If your buyer is interested in Victorians, experts say it’s important to pay attention to the details on the inside and outside—especially if they want a home with authentic features.
- Study what’s on the surface. Because few rules governed what was stylistically correct, many Victorian-era homes reflected a free-for-all exterior, says Cusato. What matters most is that the proportions of parts—windows, doors, siding, porches, brackets—share a complementary scale. Windows were among the most important features since glass had become easier to ship and was another status symbol, Cusato says. Any additions should have been added in the right scale and place. “You wouldn’t want a three-car garage to be a dominant front feature,” Cusato says.
- Check beneath. Advise buyers to consider hiring an expert to examine the home’s bones to know if the structure is intact—that no termites are dining on porch railings—and that no lead paint, asbestos, radon, or mold lurks, Cusato says.
- Caution about upkeep and changes. While it’s easy to be charmed by a Victorian-era home, Duffy warns that it’s important to advise buyers that it can be pricey to keep the home in working order. But Jacob Albert I, an architect with Boston-based Albert, Righter & Tittmann, who’s also active with the Society for Architectural Historians, says the homes can be easier to make energy efficient than many 1950s modern houses because of solid walls and good infrastructure. He believes it’s important that remodeling reflect the home’s original design. “We’ve remodeled to remove unsympathetic details and put back something more in the home’s spirit,” he says. Homes in an historic district must heed other guidelines.
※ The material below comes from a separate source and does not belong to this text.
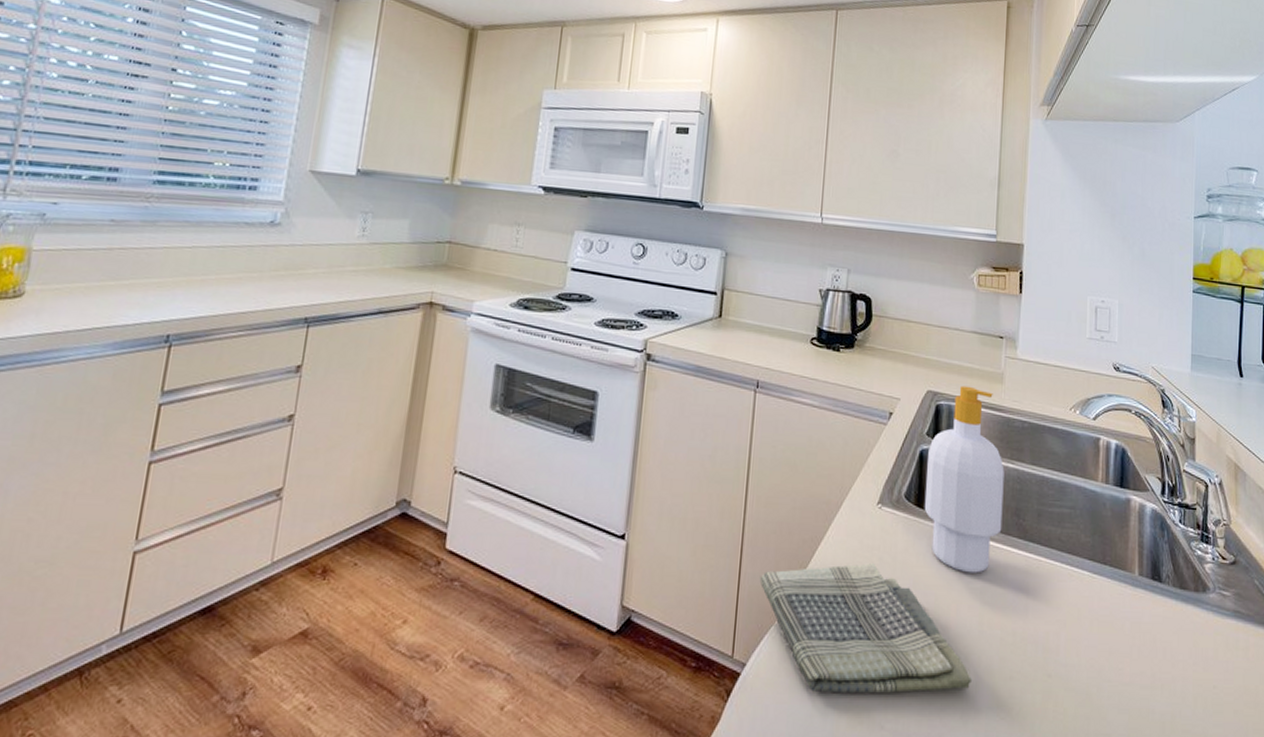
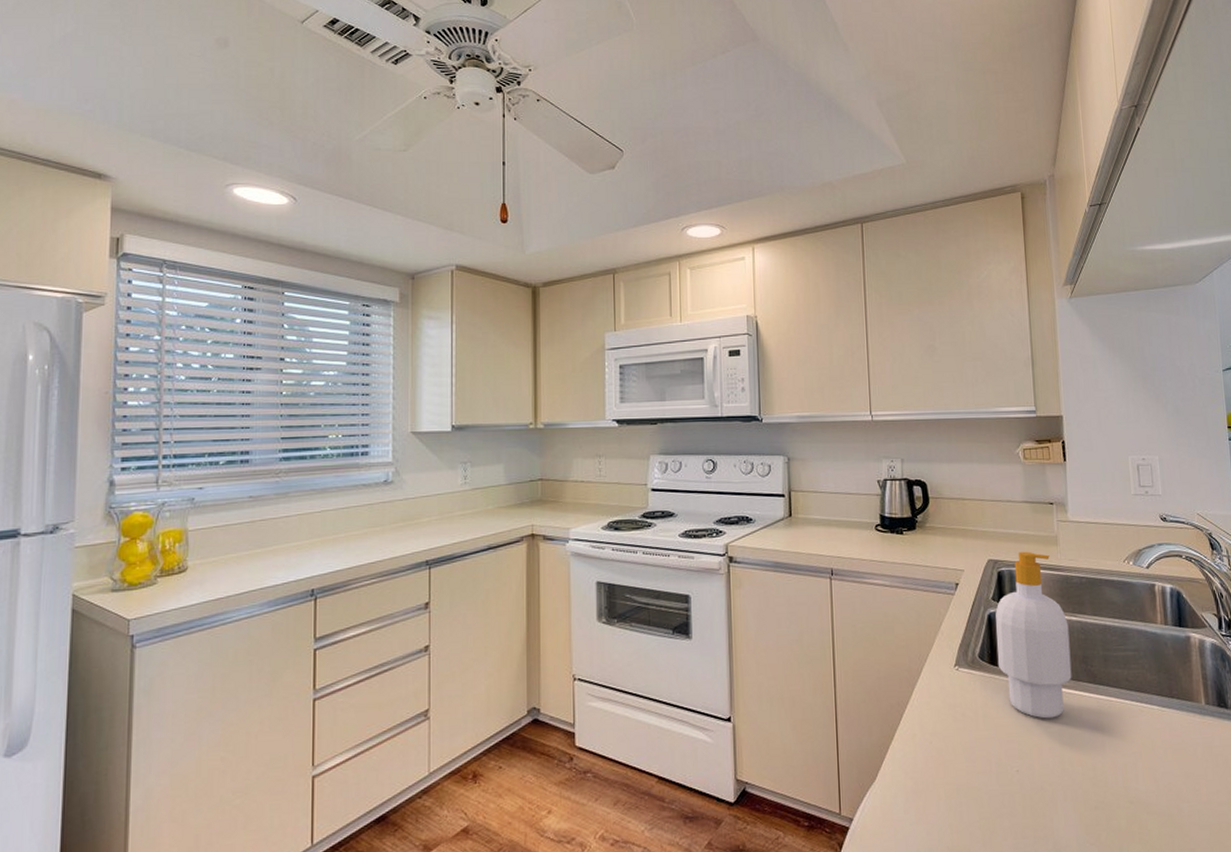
dish towel: present [759,563,972,694] -> none [855,719,1060,837]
To help sellers present their listing in the best possible light:
- Be sure systems are a go. Rhonda Duffy, salesperson with Duffy Realty in Atlanta, says an older home in any style should always be presented in working order, with functioning appliances and energy-efficient windows and HVAC systems, unless it’s being sold “as is.” But even then, a seller should provide information on how the buyer might make it more functional, says Duffy, whose Web site offers useful tips.
- Play up historical significance and greenness. People buying older housing stock like the idea of being connected to a prior era when homes didn’t come from the same cookie cutter, Duffy says. She advises sellers to share a home’s history by building a story. “I have owners write a letter to buyers telling details about who lived there and what occurred in the home and neighborhood. They might research at an historical society. I also tell them to print it up with photos and allow lookers to take a copy,” she says. Garrison recommends emphasizing that the available supply is small and getting smaller. In addition, he says, “There’s nothing greener than keeping an old house.”
- Stage properly. In showing the house, Duffy advocates focusing on special features and making sure rooms aren’t overcrowded, which is a tendency of Victorian-era homes. “You don’t use as many furnishings and accessories as you would if you lived there,” she says.
While Victorian-era homes are not the most common style to replicate today, there are some exceptions. Shingle houses have become prevalent in coastal vacation communities such as New York’s Hamptons because they connote a leisurely bygone era.
Folk Victorian farmhouses have been built in traditional new development neighborhoods to provide old-fashioned, affordable charm, says Georgia Toney, a certified professional building designer who helped develop the Vinyl Siding Institute’s Designing Style guidebook. The element that stands out most as the hallmark of a modern Victorian home is a front porch. “It immediately says the house is part of a community,” says Garrison.
Whether new or old, Victorian homes have charm and a historical connection that’s uncommon in architecture today, writes Witold Rybczynski in his book, The Look of Architecture (Oxford, 2001). “They remind us of who we once were. And of who we might be again, for old buildings also inspire,” he says.